The internet has gone social, and that creates some exciting opportunities for church leaders. Where church software used to be almost entirely focused on back-office automation, it's now clear that software can play a vital role in mobilizing entire congregations for ministry. And that's why we built The City.
This shift from management to movement is characteristic of North American culture, in general. People are no longer content to passively receive information, but want to use the power of technology to communicate more freely, connect more deeply with friends, expand their social sphere, and get things done in their every day lives.
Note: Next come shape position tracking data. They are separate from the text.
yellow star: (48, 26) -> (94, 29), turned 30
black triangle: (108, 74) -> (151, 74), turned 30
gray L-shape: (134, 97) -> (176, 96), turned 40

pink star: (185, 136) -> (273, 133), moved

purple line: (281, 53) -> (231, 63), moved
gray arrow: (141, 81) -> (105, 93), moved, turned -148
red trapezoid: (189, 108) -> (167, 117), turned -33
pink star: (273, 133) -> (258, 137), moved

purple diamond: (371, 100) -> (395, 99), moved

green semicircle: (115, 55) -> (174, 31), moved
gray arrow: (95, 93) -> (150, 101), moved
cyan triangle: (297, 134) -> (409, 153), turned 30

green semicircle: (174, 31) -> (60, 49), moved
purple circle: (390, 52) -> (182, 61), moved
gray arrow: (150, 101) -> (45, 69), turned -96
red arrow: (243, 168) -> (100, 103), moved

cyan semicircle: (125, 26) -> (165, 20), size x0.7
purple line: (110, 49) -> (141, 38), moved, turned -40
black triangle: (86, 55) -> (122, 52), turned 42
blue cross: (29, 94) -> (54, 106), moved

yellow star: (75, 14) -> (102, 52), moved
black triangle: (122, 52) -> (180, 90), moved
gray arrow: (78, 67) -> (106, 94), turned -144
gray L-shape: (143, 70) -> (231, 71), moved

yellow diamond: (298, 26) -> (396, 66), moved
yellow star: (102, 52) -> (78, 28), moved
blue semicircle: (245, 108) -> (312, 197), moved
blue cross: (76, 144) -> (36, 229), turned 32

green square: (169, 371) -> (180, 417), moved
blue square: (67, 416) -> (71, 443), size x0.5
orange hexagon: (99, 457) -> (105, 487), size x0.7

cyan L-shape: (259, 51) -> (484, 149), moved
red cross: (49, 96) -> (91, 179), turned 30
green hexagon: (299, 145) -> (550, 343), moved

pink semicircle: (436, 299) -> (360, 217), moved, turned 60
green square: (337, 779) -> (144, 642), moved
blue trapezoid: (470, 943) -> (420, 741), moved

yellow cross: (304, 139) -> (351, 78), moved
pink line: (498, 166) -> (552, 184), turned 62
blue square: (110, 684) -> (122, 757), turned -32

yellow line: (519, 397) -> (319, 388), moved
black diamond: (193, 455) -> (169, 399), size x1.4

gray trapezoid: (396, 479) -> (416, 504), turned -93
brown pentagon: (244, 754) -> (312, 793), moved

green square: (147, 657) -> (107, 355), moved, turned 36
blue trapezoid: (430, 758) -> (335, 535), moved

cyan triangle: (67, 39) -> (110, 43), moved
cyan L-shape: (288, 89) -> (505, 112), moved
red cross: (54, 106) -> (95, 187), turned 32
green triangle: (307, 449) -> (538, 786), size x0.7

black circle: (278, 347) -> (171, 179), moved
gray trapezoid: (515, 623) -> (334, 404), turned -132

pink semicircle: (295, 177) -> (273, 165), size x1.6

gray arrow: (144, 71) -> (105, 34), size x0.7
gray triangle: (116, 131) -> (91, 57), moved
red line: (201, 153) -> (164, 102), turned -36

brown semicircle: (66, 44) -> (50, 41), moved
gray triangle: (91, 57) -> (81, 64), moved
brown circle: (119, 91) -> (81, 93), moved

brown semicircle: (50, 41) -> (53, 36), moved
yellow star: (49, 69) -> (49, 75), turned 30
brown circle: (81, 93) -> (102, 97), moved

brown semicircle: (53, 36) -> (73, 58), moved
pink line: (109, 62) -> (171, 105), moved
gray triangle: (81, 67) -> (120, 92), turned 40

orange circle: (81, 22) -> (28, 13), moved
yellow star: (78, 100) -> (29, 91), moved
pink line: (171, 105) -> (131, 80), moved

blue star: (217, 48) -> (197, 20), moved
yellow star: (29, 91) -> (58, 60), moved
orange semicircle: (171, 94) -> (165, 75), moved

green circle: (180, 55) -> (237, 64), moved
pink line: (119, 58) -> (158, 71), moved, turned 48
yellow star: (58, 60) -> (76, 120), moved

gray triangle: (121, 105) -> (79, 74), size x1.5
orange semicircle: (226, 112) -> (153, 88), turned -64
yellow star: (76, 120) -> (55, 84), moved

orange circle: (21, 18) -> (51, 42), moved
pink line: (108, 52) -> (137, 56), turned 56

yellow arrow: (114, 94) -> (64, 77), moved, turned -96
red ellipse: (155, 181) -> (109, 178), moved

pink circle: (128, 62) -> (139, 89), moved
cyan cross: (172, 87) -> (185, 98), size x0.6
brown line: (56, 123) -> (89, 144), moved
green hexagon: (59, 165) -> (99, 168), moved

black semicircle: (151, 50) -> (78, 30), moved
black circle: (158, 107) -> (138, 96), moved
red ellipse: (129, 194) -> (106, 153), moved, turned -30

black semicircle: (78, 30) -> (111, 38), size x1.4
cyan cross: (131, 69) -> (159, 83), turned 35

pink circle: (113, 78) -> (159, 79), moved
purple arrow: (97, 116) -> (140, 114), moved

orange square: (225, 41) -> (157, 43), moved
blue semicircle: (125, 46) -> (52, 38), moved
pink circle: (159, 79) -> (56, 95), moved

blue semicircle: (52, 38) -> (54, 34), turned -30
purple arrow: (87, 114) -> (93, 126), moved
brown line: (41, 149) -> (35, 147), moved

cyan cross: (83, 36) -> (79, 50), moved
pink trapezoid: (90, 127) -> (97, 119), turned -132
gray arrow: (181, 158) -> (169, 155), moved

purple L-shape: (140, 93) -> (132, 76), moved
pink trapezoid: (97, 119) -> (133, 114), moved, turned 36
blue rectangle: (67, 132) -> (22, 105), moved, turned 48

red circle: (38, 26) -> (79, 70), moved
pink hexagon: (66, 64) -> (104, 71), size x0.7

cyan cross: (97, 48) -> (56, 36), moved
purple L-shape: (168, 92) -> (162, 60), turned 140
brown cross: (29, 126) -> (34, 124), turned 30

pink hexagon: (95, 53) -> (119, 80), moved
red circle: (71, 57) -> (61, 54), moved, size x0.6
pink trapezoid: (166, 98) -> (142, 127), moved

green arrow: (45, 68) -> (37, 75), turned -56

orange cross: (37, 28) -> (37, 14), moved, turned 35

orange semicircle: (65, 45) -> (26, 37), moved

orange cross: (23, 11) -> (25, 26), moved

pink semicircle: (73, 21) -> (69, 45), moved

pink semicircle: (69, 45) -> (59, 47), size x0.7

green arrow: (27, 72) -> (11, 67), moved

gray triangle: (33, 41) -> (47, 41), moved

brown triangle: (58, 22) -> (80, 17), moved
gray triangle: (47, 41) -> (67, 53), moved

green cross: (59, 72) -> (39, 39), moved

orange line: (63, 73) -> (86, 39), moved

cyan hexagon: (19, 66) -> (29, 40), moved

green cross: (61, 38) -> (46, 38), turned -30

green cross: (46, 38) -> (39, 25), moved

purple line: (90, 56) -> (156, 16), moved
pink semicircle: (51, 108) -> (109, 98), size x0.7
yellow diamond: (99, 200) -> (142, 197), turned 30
Leveraging technology for the advancement of the gospel is certainly not new, but it’s important to understand that new technologies are often a reaction to the challenges and difficulties of contemporary culture. Technology, itself, can’t adequately address these challenges. But, when technology is applied with a gospel motivation, churches are able to leverage its strengths to provide a compelling response to many common cultural aspirations.
People want to be heard.
Until recently, the use of technology for church communication was focused mainly on getting a message out to as many people as possible. That’s still important, but people don’t just expect to read your message, they want to discuss it with you. By using technology to interact more frequently with people inside and outside your church, you can maintain relational ministry, even as your church grows.
People want to be known.
A database record, no matter how complete, can never substitute for actually knowing someone. Providing private, online group space for groups to interact in daily life can help you build a culture where people are truly known and valued.
People want to be connected.
A member directory can be useful when you need to call someone you know, but not so useful at helping you discover a new friend who shares a common interest. You can encourage a more connected congregation by leveraging social technology to connect people based on common characteristics and interests.
People want to make a difference.
Tracking attendance of classes and programs may give an indication of church health, but nothing can compare to seeing a healthy church body in action. A private, group-oriented network can help you to responsibly delegate authority and help everyone in your church stay engaged in meaningful ministry.